People stare and wonder.
We read and may ask, “Why did Jesus let him die only to call him back?”
To show who runs the show. To trump the cemetery card. To display the unsquashable strength of the One who danced the Watusi on the neck of the devil, who stood face to clammy face with death and declared, “You call that a dead end? I call it an escalator.”
“Lazarus, come out!”
Those words, incidentally, were only a warmup for the big day. He’s preparing a worldwide grave evacuation. “Joe, come out!” “Maria, come out!” “Giuseppe, come out!” “Jacob, come out!” Grave after grave will empty. What happened to Lazarus will happen to us. Only our spirit-body reunion will occur in heaven, not Bethany Memorial Cemetery.

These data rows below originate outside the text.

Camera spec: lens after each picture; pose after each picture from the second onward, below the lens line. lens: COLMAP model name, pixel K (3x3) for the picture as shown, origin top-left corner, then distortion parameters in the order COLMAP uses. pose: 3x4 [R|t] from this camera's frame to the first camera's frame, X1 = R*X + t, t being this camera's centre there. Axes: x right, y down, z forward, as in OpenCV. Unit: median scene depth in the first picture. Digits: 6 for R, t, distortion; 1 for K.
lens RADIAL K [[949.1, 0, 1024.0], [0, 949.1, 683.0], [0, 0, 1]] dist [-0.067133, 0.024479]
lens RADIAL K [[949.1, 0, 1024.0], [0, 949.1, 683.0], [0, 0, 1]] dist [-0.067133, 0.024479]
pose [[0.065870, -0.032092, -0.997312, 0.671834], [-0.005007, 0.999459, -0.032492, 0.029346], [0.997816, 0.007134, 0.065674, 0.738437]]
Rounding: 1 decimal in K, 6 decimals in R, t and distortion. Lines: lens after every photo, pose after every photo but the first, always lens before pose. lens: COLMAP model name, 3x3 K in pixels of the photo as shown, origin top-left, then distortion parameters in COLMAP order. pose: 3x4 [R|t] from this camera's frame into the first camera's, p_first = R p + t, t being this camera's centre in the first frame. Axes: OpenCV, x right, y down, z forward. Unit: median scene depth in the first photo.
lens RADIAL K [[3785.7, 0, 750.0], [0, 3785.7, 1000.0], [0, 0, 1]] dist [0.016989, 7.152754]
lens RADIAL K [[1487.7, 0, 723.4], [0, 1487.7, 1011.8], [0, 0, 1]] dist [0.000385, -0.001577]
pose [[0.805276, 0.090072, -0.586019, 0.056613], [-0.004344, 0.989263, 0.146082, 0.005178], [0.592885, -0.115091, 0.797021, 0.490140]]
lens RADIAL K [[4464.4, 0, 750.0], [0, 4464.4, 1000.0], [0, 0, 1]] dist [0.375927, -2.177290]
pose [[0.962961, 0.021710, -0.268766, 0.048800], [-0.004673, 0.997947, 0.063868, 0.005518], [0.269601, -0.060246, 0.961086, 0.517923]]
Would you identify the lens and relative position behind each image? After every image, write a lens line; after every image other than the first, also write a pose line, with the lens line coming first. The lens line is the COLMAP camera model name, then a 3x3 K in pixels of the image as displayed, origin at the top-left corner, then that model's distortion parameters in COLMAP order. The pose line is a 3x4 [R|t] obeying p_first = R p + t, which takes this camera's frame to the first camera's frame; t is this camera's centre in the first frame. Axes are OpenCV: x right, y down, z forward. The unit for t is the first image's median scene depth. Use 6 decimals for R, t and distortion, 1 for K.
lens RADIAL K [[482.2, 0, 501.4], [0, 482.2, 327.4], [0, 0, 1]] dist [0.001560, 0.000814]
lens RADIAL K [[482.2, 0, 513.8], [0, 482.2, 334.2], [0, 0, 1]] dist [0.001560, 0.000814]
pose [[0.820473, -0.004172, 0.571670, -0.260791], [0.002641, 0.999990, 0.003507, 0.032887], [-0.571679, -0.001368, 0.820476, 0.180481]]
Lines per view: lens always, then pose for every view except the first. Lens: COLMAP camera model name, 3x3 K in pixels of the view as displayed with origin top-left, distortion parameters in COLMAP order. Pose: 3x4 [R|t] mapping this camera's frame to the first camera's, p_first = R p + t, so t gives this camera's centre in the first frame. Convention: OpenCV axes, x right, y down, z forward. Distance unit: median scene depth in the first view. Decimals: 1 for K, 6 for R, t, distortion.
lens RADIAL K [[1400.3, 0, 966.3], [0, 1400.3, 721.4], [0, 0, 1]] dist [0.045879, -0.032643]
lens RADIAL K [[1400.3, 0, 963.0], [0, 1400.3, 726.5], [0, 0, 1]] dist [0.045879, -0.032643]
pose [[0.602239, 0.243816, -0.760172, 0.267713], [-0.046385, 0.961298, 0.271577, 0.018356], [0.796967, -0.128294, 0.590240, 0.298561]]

When this happens—when our perishable earthly bodies have been transformed into heavenly bodies that will never die—then at last the Scriptures will come true:
“Death is swallowed up in victory.
O death, where is your victory?
O death, where is your sting?”
(1 Cor. 15:54–55)
With Christ as your friend and heaven as your home, the day of death becomes sweeter than the day of birth.